Can every open subset of R be written as a countable union of open intervals?

[Buri]

I'm currently reading Real Analysis by Stein and Sharkarchi and they state the following theorem:

Every open subset O of R can be written uniquely as as a countable union of disjoint open intervals.

They prove it and I understand the proof. I was just playing around with open sets, but it seems like there's no punch to it, so to speak. If I take (0,1) the 'countable union of disjoint open intervals' is the set itself and if I take the union of two open intervals then again its the set itself. I guess the open set would have to be something weird to be more interesting. Is there maybe any more interesting examples of an open set being written as a countable union of disjoint open intervals?

Thanks

 

[micromass]

Perhaps the complement of \{0\}\cup\{1/n~\vert~n\in \mathbb{N}\}, but that's also trivially a union of open intervals. But it's more interesting...

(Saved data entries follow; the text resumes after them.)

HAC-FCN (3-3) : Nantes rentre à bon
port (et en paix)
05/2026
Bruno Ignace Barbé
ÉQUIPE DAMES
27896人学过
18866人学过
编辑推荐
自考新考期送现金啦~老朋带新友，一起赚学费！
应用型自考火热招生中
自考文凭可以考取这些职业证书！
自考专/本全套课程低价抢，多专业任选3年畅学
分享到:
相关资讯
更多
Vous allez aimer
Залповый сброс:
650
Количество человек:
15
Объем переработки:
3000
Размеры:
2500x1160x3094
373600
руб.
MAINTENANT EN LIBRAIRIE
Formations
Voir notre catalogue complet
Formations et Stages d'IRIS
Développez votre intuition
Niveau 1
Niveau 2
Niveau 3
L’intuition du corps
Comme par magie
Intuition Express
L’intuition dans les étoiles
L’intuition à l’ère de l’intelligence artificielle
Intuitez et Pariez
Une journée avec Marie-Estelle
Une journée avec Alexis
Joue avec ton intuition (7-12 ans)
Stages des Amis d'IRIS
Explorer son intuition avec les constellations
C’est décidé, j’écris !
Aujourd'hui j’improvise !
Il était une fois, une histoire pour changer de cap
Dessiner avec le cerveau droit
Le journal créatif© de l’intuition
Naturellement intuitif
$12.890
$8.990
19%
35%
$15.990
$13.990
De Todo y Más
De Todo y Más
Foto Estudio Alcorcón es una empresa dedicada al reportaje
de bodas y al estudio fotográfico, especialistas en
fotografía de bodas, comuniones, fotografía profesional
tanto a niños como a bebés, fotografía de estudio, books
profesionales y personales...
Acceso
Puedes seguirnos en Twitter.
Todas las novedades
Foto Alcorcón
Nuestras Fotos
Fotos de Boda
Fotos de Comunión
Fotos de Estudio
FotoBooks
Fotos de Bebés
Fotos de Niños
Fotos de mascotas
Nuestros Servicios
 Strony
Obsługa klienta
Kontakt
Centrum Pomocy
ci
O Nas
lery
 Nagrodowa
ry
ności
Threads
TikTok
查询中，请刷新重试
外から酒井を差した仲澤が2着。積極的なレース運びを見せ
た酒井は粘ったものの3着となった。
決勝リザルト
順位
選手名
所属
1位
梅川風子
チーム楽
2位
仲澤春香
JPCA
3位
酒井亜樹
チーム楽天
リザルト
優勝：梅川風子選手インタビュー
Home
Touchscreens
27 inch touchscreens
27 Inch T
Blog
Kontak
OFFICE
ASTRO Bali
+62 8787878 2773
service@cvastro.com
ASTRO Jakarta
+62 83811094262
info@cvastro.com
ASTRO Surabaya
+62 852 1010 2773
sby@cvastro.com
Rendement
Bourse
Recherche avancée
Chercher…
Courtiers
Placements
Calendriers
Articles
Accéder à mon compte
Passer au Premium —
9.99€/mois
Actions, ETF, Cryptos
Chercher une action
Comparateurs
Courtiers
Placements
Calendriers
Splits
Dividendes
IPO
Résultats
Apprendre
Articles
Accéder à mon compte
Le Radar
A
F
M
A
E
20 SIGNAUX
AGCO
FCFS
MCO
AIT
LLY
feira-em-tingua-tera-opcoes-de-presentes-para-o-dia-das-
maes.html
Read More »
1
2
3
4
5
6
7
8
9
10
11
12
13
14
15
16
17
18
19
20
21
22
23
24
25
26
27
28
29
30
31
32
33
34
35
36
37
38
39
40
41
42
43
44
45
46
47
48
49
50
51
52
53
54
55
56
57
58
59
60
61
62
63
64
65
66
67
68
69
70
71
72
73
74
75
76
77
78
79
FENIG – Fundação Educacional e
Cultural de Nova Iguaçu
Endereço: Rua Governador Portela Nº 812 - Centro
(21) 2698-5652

Or take the complement of the Cantor set...

 

[Petek]

I think you're looking for an example of an open subset of R whose description as a union of disjoint open intervals is non-trivial. How about this: Define the set F by

F = \{\frac{1}{p^n} : p\ is\ a\ prime\ and\ n \in \mathbb{N}\} \cup \{0\}

Then F is closed (since it contains its only limit point 0), so R - F is open. However, it seems to me that writing R - F as a union of disjoint open intervals is complicated.

 

[Buri]

Thanks to both of you! For some reason I hadn't thought of taking closed sets and looking at their compliments. So thanks!

 

[Petek]

Just to clarify my definition of the set F: p is supposed to run over the entire set of primes, not a single fixed value. Also, the complement of the Cantor set is an excellent example.